原文节选:

_ _ _ _ _

一、oracle userenv和sys_context
1、 userenv(option)返回当前的会话信息
select userenv('language') from dual;
-----------------------------------------------------------
option='isdba' 若当前是dba角色,则为true,否则false.
option='language' 返回数据库的字符集.
option='sessionid' 为当前会话标识符.
option='entryid' 返回可审计的会话标识符.
option='lang' 返回会话语言名称的iso简记.
option='instance' 返回当前的实例.
option='terminal' 返回当前计算机名
-----------------------------------------------------------
2、sys_context
----------------------------------------------------------------
select
sys_context('userenv','terminal') terminal,
sys_context('userenv','language') language,
sys_context('userenv','sessionid') sessionid,
sys_context('userenv','instance') instance,
sys_context('userenv','entryid') entryid,
sys_context('userenv','isdba') isdba,
sys_context('userenv','nls_territory') nls_territory,
sys_context('userenv','nls_currency') nls_currency,
sys_context('userenv','nls_calendar') nls_calendar,
sys_context('userenv','nls_date_format') nls_date_format,
sys_context('userenv','nls_date_language') nls_date_language,
sys_context('userenv','nls_sort') nls_sort,
sys_context('userenv','current_user') current_user,
sys_context('userenv','current_userid') current_userid,
sys_context('userenv','session_user') session_user,
sys_context('userenv','session_userid') session_userid,
sys_context('userenv','proxy_user') proxy_user,
sys_context('userenv','proxy_userid') proxy_userid,
sys_context('userenv','db_domain') db_domain,
sys_context('userenv','db_name') db_name,
sys_context('userenv','host') host,
sys_context('userenv','os_user') os_user,
sys_context('userenv','external_name') external_name,
sys_context('userenv','ip_address') ip_address,
sys_context('userenv','network_protocol') network_protocol,
sys_context('userenv','bg_job_id') bg_job_id,
sys_context('userenv','fg_job_id') fg_job_id,
sys_context('userenv','authentication_type') authentication_type,
sys_context('userenv','authentication_data') authentication_data
from dual
----------------------------------------------------------------
二、本地上下文实例
set serveroutput on;
declare
id number;
begin
if sys_context('userenv','session_user')='SCOTT' then
dbms_output.put_line('SCOTT,你好!!!');
end if;
if sys_context('userenv','session_user')='SYS' then
dbms_output.put_line('SYS,你好!!!');
end if;
end;
1、创建用户
用户:sys
create user huang identified by password
default tablespace users
temporary tablespace temp;
grant connect to huang;
grant resource to huang;
grant create any context to huang;
grant select on scott.emp to huang;
2、创建应用上下文 (用户需要create any context系统权限)

_ _ _ _ _

结构化姿态输出:
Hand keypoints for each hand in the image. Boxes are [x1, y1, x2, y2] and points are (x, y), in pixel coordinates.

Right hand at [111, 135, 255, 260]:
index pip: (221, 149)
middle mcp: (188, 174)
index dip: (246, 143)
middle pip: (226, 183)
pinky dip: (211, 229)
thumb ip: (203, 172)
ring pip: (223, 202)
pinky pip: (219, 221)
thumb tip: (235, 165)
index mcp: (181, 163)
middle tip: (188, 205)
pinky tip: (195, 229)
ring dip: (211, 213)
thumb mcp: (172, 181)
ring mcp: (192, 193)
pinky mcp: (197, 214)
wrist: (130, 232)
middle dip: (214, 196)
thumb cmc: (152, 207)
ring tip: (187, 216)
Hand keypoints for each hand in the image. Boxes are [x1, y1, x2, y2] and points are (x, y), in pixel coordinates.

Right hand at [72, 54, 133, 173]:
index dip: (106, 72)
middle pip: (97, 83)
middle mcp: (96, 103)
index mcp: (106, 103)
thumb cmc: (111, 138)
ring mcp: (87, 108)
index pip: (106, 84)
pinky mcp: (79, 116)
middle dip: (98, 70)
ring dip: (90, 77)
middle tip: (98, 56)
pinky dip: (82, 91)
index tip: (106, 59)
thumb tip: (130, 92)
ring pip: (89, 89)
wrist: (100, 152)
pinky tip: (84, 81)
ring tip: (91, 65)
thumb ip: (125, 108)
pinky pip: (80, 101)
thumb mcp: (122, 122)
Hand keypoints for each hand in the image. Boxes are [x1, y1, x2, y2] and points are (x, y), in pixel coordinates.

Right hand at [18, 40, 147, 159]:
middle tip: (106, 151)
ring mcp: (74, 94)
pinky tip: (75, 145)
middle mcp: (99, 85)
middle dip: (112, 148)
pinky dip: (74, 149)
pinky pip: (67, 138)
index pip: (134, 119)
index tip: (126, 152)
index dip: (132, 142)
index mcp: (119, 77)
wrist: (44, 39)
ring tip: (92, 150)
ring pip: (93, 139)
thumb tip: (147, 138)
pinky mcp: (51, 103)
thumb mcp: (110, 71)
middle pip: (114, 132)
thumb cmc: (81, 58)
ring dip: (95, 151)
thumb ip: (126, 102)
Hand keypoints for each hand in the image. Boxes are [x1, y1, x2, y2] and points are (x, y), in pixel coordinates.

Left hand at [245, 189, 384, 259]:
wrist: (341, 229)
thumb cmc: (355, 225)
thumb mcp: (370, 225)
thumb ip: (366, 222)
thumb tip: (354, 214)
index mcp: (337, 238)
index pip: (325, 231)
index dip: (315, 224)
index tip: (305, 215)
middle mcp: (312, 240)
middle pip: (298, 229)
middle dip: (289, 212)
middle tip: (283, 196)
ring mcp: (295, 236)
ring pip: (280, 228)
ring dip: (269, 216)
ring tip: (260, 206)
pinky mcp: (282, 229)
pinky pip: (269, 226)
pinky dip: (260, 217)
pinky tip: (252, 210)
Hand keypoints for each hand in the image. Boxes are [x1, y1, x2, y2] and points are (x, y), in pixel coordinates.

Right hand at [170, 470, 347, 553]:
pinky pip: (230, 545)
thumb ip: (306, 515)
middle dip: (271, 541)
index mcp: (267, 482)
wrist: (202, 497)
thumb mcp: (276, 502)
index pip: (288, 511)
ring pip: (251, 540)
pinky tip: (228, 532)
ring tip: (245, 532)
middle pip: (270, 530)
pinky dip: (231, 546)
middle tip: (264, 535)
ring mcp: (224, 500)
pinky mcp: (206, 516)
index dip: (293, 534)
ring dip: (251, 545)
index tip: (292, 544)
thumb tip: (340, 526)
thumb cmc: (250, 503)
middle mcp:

_ _ _ _ _

任务 A:
请根据原文回答以下问题:
(i) option='lang' 返回什么?
(ii) 在“本地上下文实例”的代码中,当 session_user 为 'SYS' 时输出什么内容?
(iii) 创建用户 huang 时指定的默认表空间是什么?
任务 B: 照原样抄下原文的一段,从含有“一、oracle userenv和sys_context”的字句开始,到“option='isdba' 若当前是dba角色,则为true,否则false.”为止。

回答 A:
(i) 会话语言名称的iso简记。
(ii) SYS,你好!!!
(iii) users

回答 B:
一、oracle userenv和sys_context
1、 userenv(option)返回当前的会话信息
select userenv('language') from dual;
-----------------------------------------------------------
option='isdba' 若当前是dba角色,则为true,否则false.